Greta rolls her eyes. “That’s easy. The tax code protects the rich, and lots of voting laws protect a white majority, and arbitration clauses protect corporations from getting sued when they rip people off, and we could go on all day.”
“Good, so ye see me point. That’s basically the core of what I taught him: Protect Gaia first, protect humans second, and question everything else. That probably led him to construct a strange moral compass. And looking at Granuaile, I wonder if he might have taught her in an even more extreme fashion—that Gaia’s law is all that matters and human laws are just shite to carefully step over in pursuit of defending the planet.”
“Huh. We kind of think that way too. The pack, I mean. We step around the law constantly to protect our own interests.
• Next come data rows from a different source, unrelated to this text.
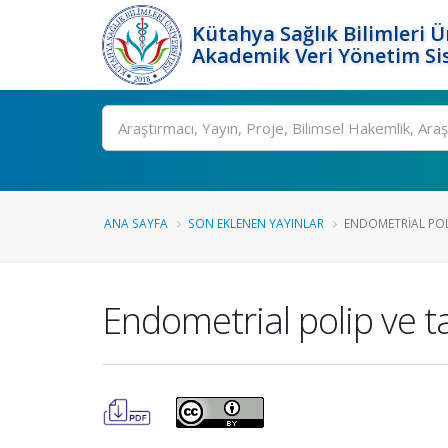
Kütahya Sağlık Bilimleri Ü
Akademik Veri Yönetim Si
Ara
ANA SAYFA
SON EKLENEN YAYINLAR
ENDOMETRIAL POLI
Endometrial polip ve ta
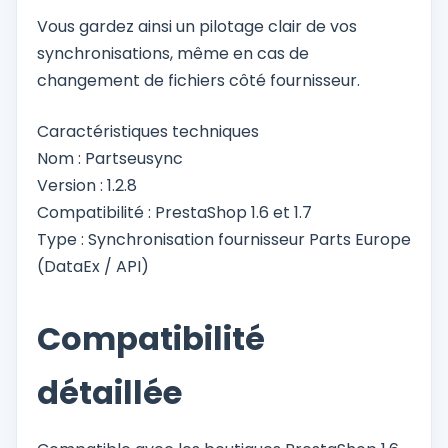
Vous gardez ainsi un pilotage clair de vos
synchronisations, même en cas de
changement de fichiers côté fournisseur.
Caractéristiques techniques
Nom : Partseusync
Version : 1.2.8
Compatibilité : PrestaShop 1.6 et 1.7
Type : Synchronisation fournisseur Parts Europe
(DataEx / API)
Compatibilité
détaillée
What I want to know is this: Are you planning on teaching your current apprentices the same way?”
“I don’t know. Well, no—it’s already different. I’m not half so angry as I used to be. I’m still boiling over what’s been done to the planet since the Morrigan put me in long-term storage, but I think I understand that all people are protecting what’s theirs and rarely think beyond what they’re going to eat in the next week. And I understand that training minds to think differently is a long road, but at least I have the time to walk it. These are good kids and we’re in a good place now.”
“Yes.” Greta pats me chest a couple times, falls back and looks up at the sky with me, and sighs her contentment. “That we are, Owen.”
“I’m glad I get to walk this long road with you, love.”
Greta giggles, which is not the reaction I’d hoped for. “Are you getting sentimental on me, Teddy Bear?”
“Nah, I just injured me gob. I have no idea what the hell just happened. I was trying to grunt and it came out all wrong.”
She chuckles and drapes a leg across me, planting a kiss on me cheek. “I think someone’s told you about foreplay.”
“I thought the fighting was the foreplay.”
“Ha!” She kisses me again. “You’re not still bleeding anywhere, are you?”
“I’m good to go.”
She shifts all her weight on top of me, cups me face in her hands, and says nose-to-nose, “Let’s have that long walk, then.”
This story, narrated by Perun, takes place after the events of Staked, Book 8 in The Iron Druid Chronicles.
When I am invited to this thing called “Cuddle Dungeon,” I am thinking perhaps my English still not so good, or maybe these are very strange peoples. Dungeon is prison underground and full of many unpleasant things—rats and bad smells and moist coughing noises. Cuddles is soft and warm times before or after sex. I would not think to put these things together, but these modern peoples do.